By voice acclamation, the participants determined the priority ranking of the varied agents to be anti-CD40 and/or CD40L, anti_TGF-beta, anti_IL-10 and/or IL-10 receptor, anti_LAG-3, sLAG-3 (low priority), TGF-beta receptor (low priority).

References

·        Bennett SR, Carbone FR, Karamalis F, Flavell RA, Miller JF, Heath WR. Help for cytotoxic-T cell responses is mediated by CD40 signalling. Nature, 393(6684):478-480, 1998.

·        Buhtoiarov IN, Lum H, Berke G, Paulnock DM, Sondel PM, Rakhmilevich AL. CD40 ligation induces antitumor reactivity of murine macrophages via an IFN gamma-dependent mechanism. J Immunol, 174:6013-6022, 2005.

·        Chiodoni C, Iezzi M, Guiducci C, et al. Triggering CD40 on endothelial cells contributes to tumor growth. J Exp Med, 203:2441-2450, 2006.

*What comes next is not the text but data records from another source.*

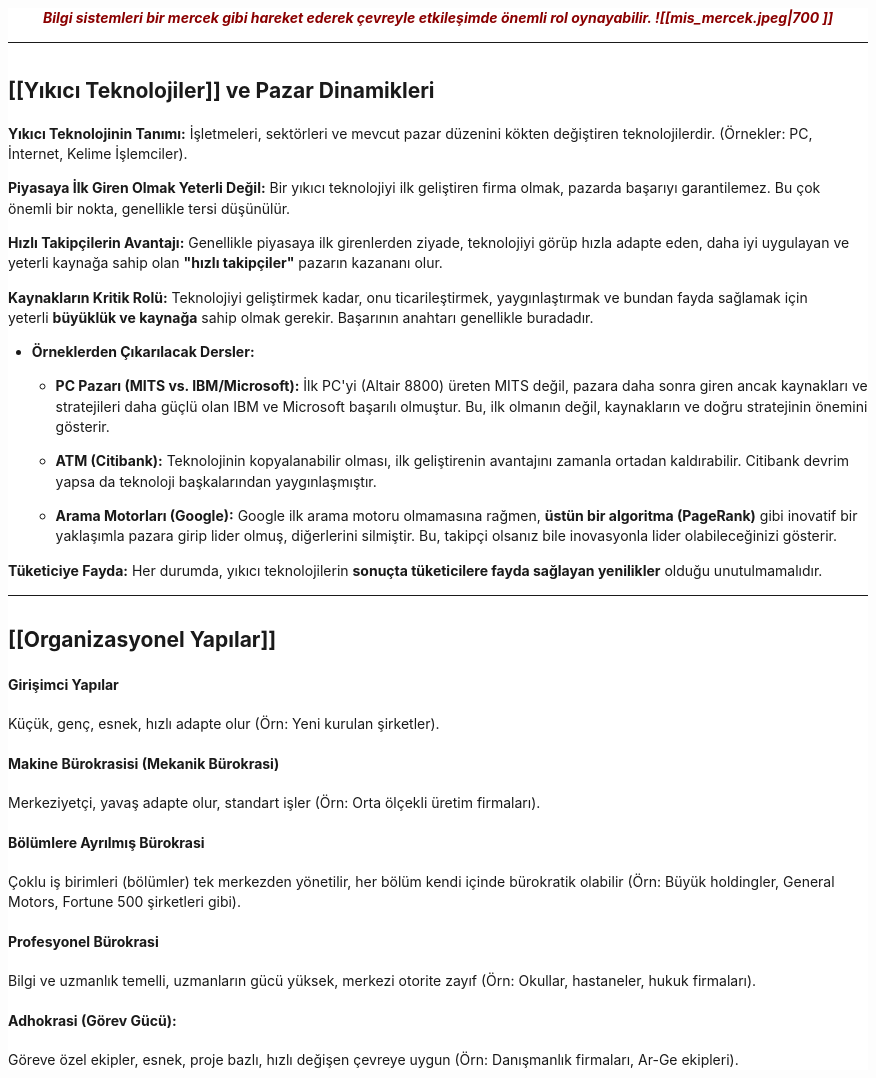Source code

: <h6 style="color:darkred; font-weight:bolder; text-align:center; align-items:center">Bilgi sistemleri bir mercek gibi hareket ederek çevreyle etkileşimde önemli rol oynayabilir.</j6>
![[mis_mercek.jpeg|700 ]]

---
## **[[Yıkıcı Teknolojiler]] ve Pazar Dinamikleri**

**Yıkıcı Teknolojinin Tanımı:** İşletmeleri, sektörleri ve mevcut pazar düzenini kökten değiştiren teknolojilerdir. (Örnekler: PC, İnternet, Kelime İşlemciler).  
    
**Piyasaya İlk Giren Olmak Yeterli Değil:** Bir yıkıcı teknolojiyi ilk geliştiren firma olmak, pazarda başarıyı garantilemez. Bu çok önemli bir nokta, genellikle tersi düşünülür.  

**Hızlı Takipçilerin Avantajı:** Genellikle piyasaya ilk girenlerden ziyade, teknolojiyi görüp hızla adapte eden, daha iyi uygulayan ve yeterli kaynağa sahip olan **"hızlı takipçiler"** pazarın kazananı olur. 
    
**Kaynakların Kritik Rolü:** Teknolojiyi geliştirmek kadar, onu ticarileştirmek, yaygınlaştırmak ve bundan fayda sağlamak için yeterli **büyüklük ve kaynağa** sahip olmak gerekir. Başarının anahtarı genellikle buradadır.  
    
- **Örneklerden Çıkarılacak Dersler:**
    - **PC Pazarı (MITS vs. IBM/Microsoft):** İlk PC'yi (Altair 8800) üreten MITS değil, pazara daha sonra giren ancak kaynakları ve stratejileri daha güçlü olan IBM ve Microsoft başarılı olmuştur. Bu, ilk olmanın değil, kaynakların ve doğru stratejinin önemini gösterir.
        
    - **ATM (Citibank):** Teknolojinin kopyalanabilir olması, ilk geliştirenin avantajını zamanla ortadan kaldırabilir. Citibank devrim yapsa da teknoloji başkalarından yaygınlaşmıştır.
        
    - **Arama Motorları (Google):** Google ilk arama motoru olmamasına rağmen, **üstün bir algoritma (PageRank)** gibi inovatif bir yaklaşımla pazara girip lider olmuş, diğerlerini silmiştir. Bu, takipçi olsanız bile inovasyonla lider olabileceğinizi gösterir.
        
**Tüketiciye Fayda:** Her durumda, yıkıcı teknolojilerin **sonuçta tüketicilere fayda sağlayan yenilikler** olduğu unutulmamalıdır.


---

## [[Organizasyonel Yapılar]]

#### **Girişimci Yapılar** 
Küçük, genç, esnek, hızlı adapte olur (Örn: Yeni kurulan şirketler). 
#### **Makine Bürokrasisi (Mekanik Bürokrasi)** 
Merkeziyetçi, yavaş adapte olur, standart işler (Örn: Orta ölçekli üretim firmaları).
        
#### **Bölümlere Ayrılmış Bürokrasi** 
Çoklu iş birimleri (bölümler) tek merkezden yönetilir, her bölüm kendi içinde bürokratik olabilir (Örn: Büyük holdingler, General Motors, Fortune 500 şirketleri gibi). 
#### **Profesyonel Bürokrasi** 
Bilgi ve uzmanlık temelli, uzmanların gücü yüksek, merkezi otorite zayıf (Örn: Okullar, hastaneler, hukuk firmaları). 
#### **Adhokrasi (Görev Gücü):** 
Göreve özel ekipler, esnek, proje bazlı, hızlı değişen çevreye uygun (Örn: Danışmanlık firmaları, Ar-Ge ekipleri). 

·        French RR, Chan HT, Tutt AL, Glennie MJ. CD40 antibody evokes a cytotoxic T cell response that eradicates lymphoma and bypasses T cell help. Nat Med, 5(5):548-553, 1999.

·        Funakoshi S, Longo DL, Beckwith M, et al. Inhibition of human B-cell lymphoma growth by CD40 stimulation. Blood, 83(10):2787-2794, 1994.

·        Grewal IS, Flavell RA. CD40 and CD154 in cell-mediated immunity. Annu Rev Immunol, 16:111-135, 1998.

·        Turner JG, Rakhmilevich AL, Burdelya C, Neal Z, Imboden M, Sondel PM, Yu H. Anti-CD40 antibody induces antitumor and anti-metastatic effects: The role of NK cells. J Immunol, 166(1):89-94, 2001.

·        Van Kooten C, Banchereau J. CD40-CD40 ligand. J Leuk Biol, 67(1):2-17, 2000.

·        Vonderheide RH. Prospect of targeting the CD40 pathway for cancer therapy. Clin Cancer Res, 13(4):1083-1088, 2007.

·        Vonderheide RH, Flaherty KT, Khalil M, Stumacher MS, Bajor DL, Hutnick NA, Sullivan P, Mahany JJ, Gallagher M, Kramer A, Green SJ, O’Dwyer PJ, Running KL, Huhn RD, Antonia SJ. Clinical activity and immune modulation in cancer patients treated with CP-870,893, a novel CD40 agonist monoclonal antibody. J Clin Oncol, 25(7):876-883, 2007.

·        Vonderheide RH, Dutcher JP, Anderson JE, Eckhardt SG, Stephans KF, Razvillas B, Garl S, Butine MD, Perry VP, Armitage RJ, Ghalie R, Caron DA, Gribben JG. Phase I study of recombinant human CD40 ligand in cancer patients. J Clin Oncol, 19(13):3280-3287, 2001.

·        Vonderheide RH, personal communication regarding unpublished observations, July 2007.